DATASET EXTRACT »
BEGIN

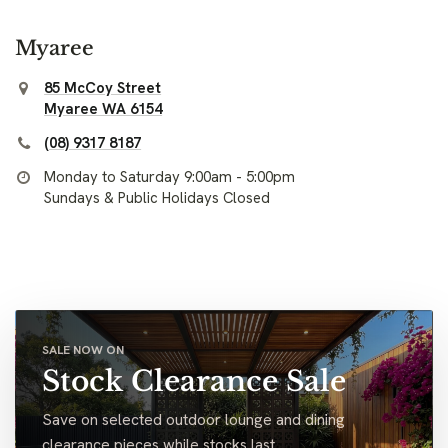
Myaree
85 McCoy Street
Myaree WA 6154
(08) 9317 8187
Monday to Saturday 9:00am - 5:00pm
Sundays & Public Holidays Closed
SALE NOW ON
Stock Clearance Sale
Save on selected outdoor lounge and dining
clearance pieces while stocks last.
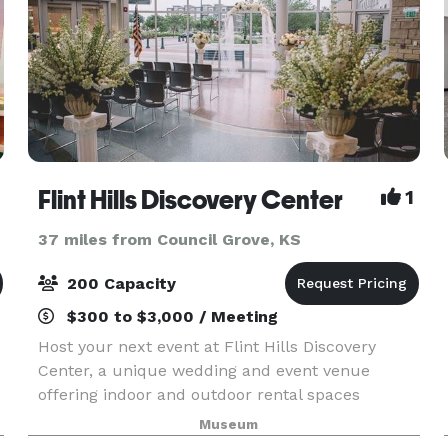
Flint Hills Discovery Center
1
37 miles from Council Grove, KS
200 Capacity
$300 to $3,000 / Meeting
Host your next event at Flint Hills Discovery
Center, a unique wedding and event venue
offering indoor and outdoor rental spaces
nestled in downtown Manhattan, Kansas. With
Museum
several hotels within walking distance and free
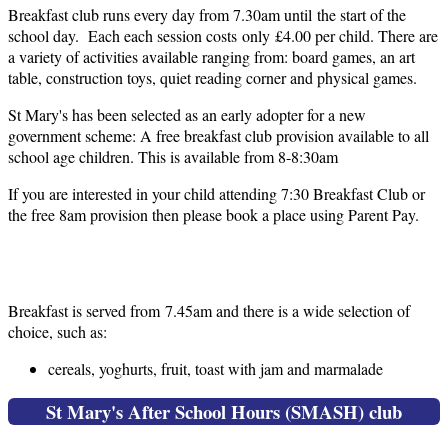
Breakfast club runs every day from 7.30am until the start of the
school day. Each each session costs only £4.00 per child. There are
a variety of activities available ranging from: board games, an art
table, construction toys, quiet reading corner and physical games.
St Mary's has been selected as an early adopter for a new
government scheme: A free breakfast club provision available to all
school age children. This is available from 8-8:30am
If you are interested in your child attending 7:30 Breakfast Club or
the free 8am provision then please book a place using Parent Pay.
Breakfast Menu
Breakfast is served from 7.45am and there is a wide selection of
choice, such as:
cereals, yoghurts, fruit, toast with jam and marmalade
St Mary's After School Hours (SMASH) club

END

REQUEST » Check each line of the entries for "available" and copy those that have it.

SOLUTION TO THIS TASK »
a variety of activities available ranging from: board games, an art
government scheme: A free breakfast club provision available to all
school age children. This is available from 8-8:30am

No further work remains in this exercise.